§ **Set task**
In the forum thread below about visiting Universal Studios Orlando, what was the daily parking fee at the Portofino Hotel supposed to be?

§ **Text provided**
_____
# What are the best days to visit Universal Studios Orlando?



## rsackett

I will be making my first visit to Universal Studios Orlando the first week of April.  Are any days better to go than others to avoid crowds?  

Any tips for a first time visitor?

Thanks, Ray


----------



## Talent312

Mid-week (Tue-Thr) is best... go early in the AM for better parking.
Arrive after 11AM on a weekend, and you will be miserable. 
..._BTW, this is universally true at any theme park_...


----------



## ronparise

I dont know if this is the best way to handle parking. I havent tried it any other way.  Heres what worked for me.

We went to Universal with friends that were staying at the Portofino Hotel. I drove to the hotel, parked in their garage and we all took the boat to the park (free). The parking fee was supposed to be $17 a day, but by the time we returned the attendant was gone and we just drove out,

By the way there is a good kid friendly restaurant at the Portofino that serves up a really good breakfast buffet. and on Friday night (maybe other nights too; Im not sure), an all you can eat Pasta feast. You pick the ingredients for your sauce and the type of pasta, and the chef cooks it to order while you watch. Really good and lots of fun. Shrek and Scoobie-Doo were walking around to entertain the kids (and me too)


----------



## pedro47

Tuesday and Wednesday are the best days to visit when the attendant to the amusement park is very slow.


----------



## miketv

I spent 2 days at Universal last week - if you are going to the Harry Potter section of the park go early and get a time to enter the area.  It is very crowded and you need an alloted time just to enter then you will be lining up for each ride.  The kids loved it and i went on a Monday and Wednesday and the crowds were ok, the rides were a 30-60 minute wait.
_____
§ **Entries shown**
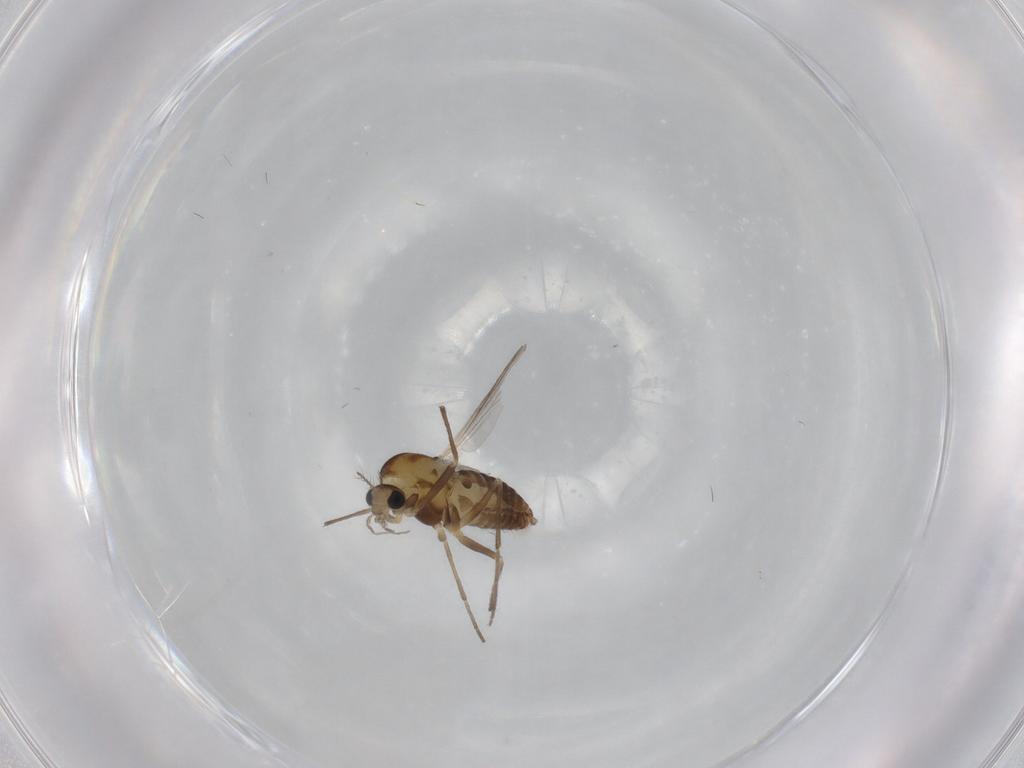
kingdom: Animalia
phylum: Arthropoda
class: Insecta
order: Diptera
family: Chironomidae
_____
§ **Finished answer**
$17 a day.